Reproduction of news paper artical

Appositions

B.C.A.E. 14 November to 7 December 1984

Exhibition Catalogue

Originally from Holland, Adrian Mauriks currently lives and works in Toowoomba. Although classified predominantly as a sculptor, Mauriks began his creative career as a painter in the early sixties. In the early seventies he developed a necessity to use sculpture as the final visual description of his intentions, for Mauriks' creative process is an ongoing gathering of ideas from his previous work.

"Altar" (1982) explores personal and social issues relevant to the artist. The lower portion of the sculpture alludes to man's creative, procreative and spiritual potential. The upper section deals with the repressive forces which deny man's ability to realize these potentials. The featureless figure on the swing, the focus of the work, placed within a cage-like enclosure epitomises the human condition where freedom metaphorically is limited to the arc of the swing.

The sculpture is constructed so that each symbol opens the way to the next until the utterly simple revelation of the ultimate meaning. The materials were carefully chosen so that they reinforce the symbolic and spiritual meaning of the work. Metal and wood combine to create visual tensions which parallel the spiritual dilemma evoked by the figure on the swing. The vertical sweep created by the legs, stairs and the metal objects in the upper level clash with the horizontal planes of the spiral, the altar base and the altar itself.

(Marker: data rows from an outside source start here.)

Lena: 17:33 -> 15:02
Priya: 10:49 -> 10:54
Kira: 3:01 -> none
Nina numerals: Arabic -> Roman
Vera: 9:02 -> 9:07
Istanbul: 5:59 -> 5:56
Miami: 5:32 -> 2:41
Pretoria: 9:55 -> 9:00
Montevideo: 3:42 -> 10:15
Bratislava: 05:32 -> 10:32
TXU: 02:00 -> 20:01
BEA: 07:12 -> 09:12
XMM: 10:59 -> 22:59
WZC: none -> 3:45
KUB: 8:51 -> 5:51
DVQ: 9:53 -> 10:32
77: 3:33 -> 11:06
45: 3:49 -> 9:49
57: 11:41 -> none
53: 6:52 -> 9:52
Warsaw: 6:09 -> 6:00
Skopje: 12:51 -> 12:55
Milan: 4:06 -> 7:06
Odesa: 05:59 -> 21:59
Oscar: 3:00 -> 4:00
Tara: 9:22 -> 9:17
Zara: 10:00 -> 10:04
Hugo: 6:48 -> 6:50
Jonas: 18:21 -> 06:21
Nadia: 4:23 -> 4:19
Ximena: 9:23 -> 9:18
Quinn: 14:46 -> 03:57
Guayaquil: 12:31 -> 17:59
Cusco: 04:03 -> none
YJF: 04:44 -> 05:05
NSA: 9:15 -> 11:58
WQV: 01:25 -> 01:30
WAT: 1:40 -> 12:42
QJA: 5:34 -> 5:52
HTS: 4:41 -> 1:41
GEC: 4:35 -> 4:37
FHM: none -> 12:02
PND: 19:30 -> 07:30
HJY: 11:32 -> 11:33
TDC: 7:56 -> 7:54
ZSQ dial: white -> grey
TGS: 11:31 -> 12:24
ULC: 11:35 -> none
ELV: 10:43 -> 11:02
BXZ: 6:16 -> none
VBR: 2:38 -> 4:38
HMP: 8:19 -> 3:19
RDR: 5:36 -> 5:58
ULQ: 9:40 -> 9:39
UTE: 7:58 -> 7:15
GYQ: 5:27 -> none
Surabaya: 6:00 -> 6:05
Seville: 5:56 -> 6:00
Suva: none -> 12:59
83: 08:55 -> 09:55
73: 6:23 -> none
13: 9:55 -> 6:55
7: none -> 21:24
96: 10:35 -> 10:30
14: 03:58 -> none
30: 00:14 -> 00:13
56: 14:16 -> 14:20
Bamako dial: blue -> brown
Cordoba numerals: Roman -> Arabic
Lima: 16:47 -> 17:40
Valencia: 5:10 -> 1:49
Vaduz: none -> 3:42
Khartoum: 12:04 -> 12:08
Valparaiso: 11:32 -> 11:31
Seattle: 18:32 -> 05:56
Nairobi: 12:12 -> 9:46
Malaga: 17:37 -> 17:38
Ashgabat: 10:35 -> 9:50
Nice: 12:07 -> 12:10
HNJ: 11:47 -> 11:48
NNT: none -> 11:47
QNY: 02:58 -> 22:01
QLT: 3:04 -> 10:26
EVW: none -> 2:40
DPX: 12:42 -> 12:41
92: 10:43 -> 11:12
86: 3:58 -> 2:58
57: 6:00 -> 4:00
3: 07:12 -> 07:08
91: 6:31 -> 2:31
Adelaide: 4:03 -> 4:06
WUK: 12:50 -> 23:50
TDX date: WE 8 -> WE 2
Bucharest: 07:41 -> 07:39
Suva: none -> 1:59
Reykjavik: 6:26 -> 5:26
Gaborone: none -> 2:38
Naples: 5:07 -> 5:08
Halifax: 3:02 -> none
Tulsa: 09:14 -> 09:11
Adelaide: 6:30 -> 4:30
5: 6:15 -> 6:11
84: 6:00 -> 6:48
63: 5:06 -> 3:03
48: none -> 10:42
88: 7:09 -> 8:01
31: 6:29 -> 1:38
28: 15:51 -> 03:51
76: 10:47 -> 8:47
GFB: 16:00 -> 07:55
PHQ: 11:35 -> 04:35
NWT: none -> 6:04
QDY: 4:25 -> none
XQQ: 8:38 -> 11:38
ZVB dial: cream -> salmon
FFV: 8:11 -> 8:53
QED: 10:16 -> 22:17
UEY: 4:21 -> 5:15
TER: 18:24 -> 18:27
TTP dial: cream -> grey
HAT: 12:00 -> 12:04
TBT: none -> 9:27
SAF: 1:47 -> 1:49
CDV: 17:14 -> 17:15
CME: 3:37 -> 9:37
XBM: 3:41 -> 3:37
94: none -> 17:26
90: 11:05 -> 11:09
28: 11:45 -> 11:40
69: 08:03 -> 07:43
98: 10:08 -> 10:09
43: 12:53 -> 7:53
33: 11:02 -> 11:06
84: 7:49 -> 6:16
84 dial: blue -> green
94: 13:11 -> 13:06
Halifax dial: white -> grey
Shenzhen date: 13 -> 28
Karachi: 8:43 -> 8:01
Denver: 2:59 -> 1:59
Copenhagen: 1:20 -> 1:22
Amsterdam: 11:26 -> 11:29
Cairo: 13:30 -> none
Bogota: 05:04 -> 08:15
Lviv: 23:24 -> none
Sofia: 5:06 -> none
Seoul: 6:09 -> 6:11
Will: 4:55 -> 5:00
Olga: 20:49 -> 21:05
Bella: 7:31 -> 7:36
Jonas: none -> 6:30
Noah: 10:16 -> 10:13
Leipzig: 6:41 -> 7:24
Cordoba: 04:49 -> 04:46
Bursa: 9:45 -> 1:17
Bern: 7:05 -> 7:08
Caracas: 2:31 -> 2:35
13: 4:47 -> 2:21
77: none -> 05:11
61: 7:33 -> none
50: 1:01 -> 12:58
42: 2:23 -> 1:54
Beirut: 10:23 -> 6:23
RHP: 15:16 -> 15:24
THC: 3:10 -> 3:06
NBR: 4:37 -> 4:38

Although Mauriks develops his ideas initially through paintings and provides a frame reference in which he constructs his three-dimensional pieces, he dose not exhibit them together. Once completed, the sculptures then provide the stimulus for the next cycle of work. "Altar" thus constitutes a milestone in his creative activity and also embodies through its very rich symbolism and visual qualities Mauriks' attempt to break out through his art the very constraints that the figure on the swing represents.